Monday, February 2, 2009

Is it time?

Is it time to let the shock of my car dissipate? I don't know if I can? The horror and trauma of it are etched in my memory like a freakin carving in a tree. It is never going to leave my head. I wish I had the strength to let it go. But really it has created so many issues in the days since it's occurance! I keep replaying the damn thing standing in the middle of the road, it's eyes, I can recall immediately thinking "holy shit, this thing is huge, it's a bull", I can feel the movement of trying to swerve and then seeing his creamy underbelly in the window thinking he is going to come thru the window.
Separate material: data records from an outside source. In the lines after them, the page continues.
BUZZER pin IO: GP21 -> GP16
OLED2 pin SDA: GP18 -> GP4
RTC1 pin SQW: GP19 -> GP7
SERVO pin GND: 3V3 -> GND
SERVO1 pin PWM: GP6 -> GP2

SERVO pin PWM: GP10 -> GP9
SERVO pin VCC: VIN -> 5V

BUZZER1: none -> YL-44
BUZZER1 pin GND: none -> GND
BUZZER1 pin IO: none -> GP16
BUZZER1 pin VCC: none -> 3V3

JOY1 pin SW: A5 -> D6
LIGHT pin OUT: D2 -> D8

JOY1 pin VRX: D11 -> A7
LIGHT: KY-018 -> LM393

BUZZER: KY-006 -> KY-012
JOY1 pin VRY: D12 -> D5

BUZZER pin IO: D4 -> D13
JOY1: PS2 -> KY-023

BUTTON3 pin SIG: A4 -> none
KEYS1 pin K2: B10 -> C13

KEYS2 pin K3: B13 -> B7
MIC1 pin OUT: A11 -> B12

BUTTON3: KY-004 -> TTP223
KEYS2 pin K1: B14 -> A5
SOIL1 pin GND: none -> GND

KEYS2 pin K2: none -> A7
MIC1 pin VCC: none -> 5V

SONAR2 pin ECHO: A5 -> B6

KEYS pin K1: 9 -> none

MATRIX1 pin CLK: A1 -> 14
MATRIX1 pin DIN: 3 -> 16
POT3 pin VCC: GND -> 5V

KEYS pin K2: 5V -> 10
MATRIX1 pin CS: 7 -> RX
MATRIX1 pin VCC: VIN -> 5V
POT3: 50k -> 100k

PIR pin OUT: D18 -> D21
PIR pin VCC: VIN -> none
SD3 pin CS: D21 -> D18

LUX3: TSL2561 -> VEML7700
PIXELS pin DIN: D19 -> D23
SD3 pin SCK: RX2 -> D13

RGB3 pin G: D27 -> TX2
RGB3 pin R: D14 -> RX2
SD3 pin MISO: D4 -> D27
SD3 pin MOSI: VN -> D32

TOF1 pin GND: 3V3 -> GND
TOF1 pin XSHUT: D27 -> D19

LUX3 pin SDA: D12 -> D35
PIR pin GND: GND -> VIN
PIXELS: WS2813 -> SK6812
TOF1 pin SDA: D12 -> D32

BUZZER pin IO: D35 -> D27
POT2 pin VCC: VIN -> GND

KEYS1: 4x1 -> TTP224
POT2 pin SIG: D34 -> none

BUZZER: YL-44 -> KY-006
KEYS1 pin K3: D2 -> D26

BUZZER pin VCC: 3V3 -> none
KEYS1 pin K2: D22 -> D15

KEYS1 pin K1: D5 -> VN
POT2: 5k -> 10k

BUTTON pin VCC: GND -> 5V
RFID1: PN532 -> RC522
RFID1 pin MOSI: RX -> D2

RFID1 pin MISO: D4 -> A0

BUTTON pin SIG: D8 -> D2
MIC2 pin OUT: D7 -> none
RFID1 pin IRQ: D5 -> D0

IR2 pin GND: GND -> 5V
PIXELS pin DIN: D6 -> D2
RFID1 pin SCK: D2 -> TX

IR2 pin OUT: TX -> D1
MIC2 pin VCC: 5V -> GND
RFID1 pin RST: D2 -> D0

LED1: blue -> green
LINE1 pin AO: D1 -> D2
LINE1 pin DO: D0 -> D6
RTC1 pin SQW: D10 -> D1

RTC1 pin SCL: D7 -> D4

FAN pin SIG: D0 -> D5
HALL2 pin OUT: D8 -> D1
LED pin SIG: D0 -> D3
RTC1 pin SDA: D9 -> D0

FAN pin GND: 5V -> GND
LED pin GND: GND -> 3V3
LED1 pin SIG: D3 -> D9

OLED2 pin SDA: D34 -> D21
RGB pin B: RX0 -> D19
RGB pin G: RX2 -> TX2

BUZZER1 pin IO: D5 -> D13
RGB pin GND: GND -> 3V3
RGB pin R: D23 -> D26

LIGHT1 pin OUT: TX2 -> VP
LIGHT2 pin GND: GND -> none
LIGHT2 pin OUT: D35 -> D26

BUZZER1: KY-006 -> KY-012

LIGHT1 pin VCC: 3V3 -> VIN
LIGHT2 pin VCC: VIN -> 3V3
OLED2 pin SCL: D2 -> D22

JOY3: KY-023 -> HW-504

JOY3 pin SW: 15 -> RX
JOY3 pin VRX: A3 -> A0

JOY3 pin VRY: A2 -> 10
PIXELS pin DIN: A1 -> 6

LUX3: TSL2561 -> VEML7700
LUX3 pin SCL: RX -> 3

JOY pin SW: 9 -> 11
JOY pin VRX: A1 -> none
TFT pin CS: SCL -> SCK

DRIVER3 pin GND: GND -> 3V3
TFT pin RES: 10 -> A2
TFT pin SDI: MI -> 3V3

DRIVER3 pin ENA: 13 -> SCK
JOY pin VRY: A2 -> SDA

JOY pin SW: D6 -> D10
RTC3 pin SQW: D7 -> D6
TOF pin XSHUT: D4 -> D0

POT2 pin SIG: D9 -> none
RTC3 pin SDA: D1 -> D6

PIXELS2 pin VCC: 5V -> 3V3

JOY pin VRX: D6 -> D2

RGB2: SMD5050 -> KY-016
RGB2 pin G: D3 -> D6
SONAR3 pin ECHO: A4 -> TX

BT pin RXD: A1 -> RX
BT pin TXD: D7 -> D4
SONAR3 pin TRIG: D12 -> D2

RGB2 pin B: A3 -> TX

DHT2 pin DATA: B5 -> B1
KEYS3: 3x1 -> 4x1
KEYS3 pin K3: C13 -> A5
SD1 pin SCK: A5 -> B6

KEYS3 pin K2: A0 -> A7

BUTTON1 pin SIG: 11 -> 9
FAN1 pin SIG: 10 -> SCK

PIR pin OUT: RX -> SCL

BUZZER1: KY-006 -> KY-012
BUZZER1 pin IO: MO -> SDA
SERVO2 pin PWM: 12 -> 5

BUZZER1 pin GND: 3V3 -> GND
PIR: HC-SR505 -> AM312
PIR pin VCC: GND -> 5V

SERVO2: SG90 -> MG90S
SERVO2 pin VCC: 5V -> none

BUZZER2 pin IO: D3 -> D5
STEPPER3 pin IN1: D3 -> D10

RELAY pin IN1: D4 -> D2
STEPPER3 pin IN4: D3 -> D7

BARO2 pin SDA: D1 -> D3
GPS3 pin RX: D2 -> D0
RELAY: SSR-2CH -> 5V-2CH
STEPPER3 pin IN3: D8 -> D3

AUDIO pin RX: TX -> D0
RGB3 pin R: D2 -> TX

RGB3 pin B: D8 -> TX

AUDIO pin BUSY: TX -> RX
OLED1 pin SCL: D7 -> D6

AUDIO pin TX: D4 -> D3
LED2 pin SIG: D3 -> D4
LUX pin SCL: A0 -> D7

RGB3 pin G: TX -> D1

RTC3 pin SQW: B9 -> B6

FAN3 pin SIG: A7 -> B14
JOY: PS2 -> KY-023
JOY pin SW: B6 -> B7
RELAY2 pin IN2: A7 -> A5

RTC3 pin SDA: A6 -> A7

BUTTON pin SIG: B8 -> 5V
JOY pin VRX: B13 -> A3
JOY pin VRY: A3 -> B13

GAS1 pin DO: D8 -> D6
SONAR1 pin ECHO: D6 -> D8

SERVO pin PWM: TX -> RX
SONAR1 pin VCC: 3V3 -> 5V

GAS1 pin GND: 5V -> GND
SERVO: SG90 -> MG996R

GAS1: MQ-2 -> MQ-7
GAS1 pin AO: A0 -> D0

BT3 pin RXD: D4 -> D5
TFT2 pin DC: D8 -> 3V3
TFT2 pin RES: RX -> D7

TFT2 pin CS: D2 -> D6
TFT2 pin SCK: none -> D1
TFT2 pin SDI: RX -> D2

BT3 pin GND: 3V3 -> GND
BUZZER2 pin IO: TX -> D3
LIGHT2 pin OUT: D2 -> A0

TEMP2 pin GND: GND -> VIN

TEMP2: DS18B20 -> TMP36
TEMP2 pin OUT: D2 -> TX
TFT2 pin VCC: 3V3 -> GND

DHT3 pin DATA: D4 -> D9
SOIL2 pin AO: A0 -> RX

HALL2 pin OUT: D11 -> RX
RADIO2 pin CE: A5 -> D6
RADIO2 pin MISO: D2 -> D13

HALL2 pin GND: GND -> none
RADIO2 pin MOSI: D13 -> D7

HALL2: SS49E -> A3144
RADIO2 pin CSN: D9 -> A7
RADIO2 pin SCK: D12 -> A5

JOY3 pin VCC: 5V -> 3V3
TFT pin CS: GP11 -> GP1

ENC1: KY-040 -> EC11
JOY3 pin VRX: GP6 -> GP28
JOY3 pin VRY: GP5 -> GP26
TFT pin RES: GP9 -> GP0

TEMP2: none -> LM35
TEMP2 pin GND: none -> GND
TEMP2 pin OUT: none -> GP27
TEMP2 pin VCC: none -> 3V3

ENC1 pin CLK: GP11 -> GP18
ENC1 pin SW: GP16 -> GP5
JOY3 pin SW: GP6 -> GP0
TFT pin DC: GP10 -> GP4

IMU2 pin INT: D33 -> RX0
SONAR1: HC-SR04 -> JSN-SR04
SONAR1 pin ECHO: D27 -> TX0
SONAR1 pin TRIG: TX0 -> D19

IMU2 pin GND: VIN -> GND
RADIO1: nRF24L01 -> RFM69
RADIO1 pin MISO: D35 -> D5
For something that happened so fast, there was alot into it.Then Chelsea was screaming and Mike opened up my door and said those f^%&^$%$$ words. "I don't think we are up to date with our insurance". Where is the "we" in that? I am adamant about paying certain bills, that being one of them. I would never as so much drive to the mailbox with out it. Being I asked a couple of weeks before and received the A. of "yes, we are all paid up". I see no "we" in this error. As I write this I see, no I- it is not time. I am not ready to let it go. I so need counseling! :(

Wednesday, January 14, 2009

Happy F#$%&^**$% New Year







I was going to send out New Year's cards instead of Christmas but not unless this is what you want to see. Hell, maybe I should do one of those collage cards from shutterfly and proudly display what a 5x5 bull elk does when it stands still in the highway vs. a car. My car! My 6 mo old new car! And I definately would not mail this collage out with pride, but rather deep, deep, intense, utter disgust. Yes, yes, I know could have been so much worse and thank god we are all alright. But the 6500.00 estimate is really eatting a hole in my stomach and the reality of the error my husband made(not paying the car insurance for what ever reason) is etching an even deeper rage of frustration with in me! But as always we have our health and each other and I try focus on the more important results of this painful experience. So sorry to be a scrooge, Happy New year to all! May yours be brighter than mine!